The purpose is to return control to the client if the server is busy, so that it can determine what to do.

The server code referenced previously is a stripped down case. The actual server is using a pre-fork model. Open socket, fork multiple child processes each calling accept with the OS figuring out which child gets to do the accept. Would you use semaphores?

Whatever proves to be a good measure of "server is busy". If requests are relatively constant in resource cost, then you might have a hard ceiling of "N max simultaneous requests" and a semaphore would be a good fit (and you'd need to pre-fork upto N+1 children, of course).

But you might have a different "busy" metric you want to use like "system load average" or "idle CPU percentage" or "virtual memory in use" or whatever.

But, even if you do implement some "busy" metric other than "N simultaneous requests", you'll probably still have some "max N children" configuration and so a N-1 semaphore is probably still a good idea.

- tye        

If it's worth for the client to reconnect to another box if the server is busy, I suppose the jobs take relatively long to process, otherwise the client could expect a server process to become free soonish when it enters the listen queue.

Are you sure you want preforked servers for that? Because the preforking is usually done to avoid the fork() overhead if it takes a significant fraction of the whole request processing time.

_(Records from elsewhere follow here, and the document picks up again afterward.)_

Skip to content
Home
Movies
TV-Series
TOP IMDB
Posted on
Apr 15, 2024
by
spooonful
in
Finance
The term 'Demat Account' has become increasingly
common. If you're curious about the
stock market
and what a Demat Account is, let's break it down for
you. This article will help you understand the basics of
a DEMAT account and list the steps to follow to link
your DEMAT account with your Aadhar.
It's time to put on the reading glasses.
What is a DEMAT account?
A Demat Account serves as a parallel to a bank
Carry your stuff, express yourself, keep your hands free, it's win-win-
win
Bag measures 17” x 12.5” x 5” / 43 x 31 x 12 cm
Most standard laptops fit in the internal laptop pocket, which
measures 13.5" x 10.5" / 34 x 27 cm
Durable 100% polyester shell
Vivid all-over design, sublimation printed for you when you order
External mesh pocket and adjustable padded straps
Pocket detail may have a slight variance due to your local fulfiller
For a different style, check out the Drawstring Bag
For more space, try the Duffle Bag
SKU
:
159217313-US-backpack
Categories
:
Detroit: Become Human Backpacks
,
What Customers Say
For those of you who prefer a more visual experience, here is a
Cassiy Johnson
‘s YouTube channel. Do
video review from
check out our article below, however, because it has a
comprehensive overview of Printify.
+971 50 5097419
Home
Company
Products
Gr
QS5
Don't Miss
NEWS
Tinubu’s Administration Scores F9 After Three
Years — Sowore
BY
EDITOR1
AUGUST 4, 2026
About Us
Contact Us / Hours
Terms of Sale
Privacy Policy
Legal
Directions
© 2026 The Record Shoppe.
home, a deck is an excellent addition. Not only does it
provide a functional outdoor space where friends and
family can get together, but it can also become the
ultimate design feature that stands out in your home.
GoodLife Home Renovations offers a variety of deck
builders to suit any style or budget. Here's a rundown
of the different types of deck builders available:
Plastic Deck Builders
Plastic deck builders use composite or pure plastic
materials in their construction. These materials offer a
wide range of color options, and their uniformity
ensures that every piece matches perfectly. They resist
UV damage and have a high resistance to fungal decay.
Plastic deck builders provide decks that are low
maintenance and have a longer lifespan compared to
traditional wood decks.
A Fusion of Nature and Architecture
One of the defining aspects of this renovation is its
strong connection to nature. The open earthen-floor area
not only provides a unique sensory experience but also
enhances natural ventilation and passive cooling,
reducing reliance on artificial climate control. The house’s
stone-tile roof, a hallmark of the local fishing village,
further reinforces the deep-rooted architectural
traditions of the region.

Otherwise you could have one master process that accepts all connections and can optionally have a little dialog with the client. If it can down a nonblocking semaphore, it just forks and lets the child do the rest, otherwise it tells the client to check another box (you could even have the servers inform each other of their current load so it could give a hint to the client) and hangs up.

I don't think that using semaphores is a particularly good idea. There are some situations where these things can get left in memory when crashes happen and part of a system resource can just without much adieu ... just go away.

See my other post with "option 2". If you want to share a bit of "go no/go information" between processes, consider using the file lock mechanism. This is a common way to do this. The "busy/not busy decider" manages a write lock.. more specifically an exclusive lock to a zero length file. Other processes test this file to see: "if I wanted to get a write lock, could I do it?". If the answer is "no" then close the active connection.

The file lock control table is a memory resident thing and checking this is fast but you have to open the file first, however this is usually fast compared with the network delays just to get to your box to begin with. Have the "decider" function be the only one who actually locks this "I_am_too_busy" file.

If the "decider" process crashes for some reason, its lock is released - no clean-up required. A semaphore can potentially have problems.

There are other ways to share information between processes on *nix systems. I would think about the easiest ways and only get more complicated when needed. Stay with the *nix forking server model if you can. I would also consider the post by mbethke.

I don't see any specs on how fast this has to be, nor benchmarks that show why a particular implementation is too slow. The fastest implementation would be a "super server" which is the most complicated model because it involved both select based and fork based code. I would write that in C if this level of complexity and performance is needed.

Anyway, this thread started with a fairly simple question and it appears that things are getting more and more complicated.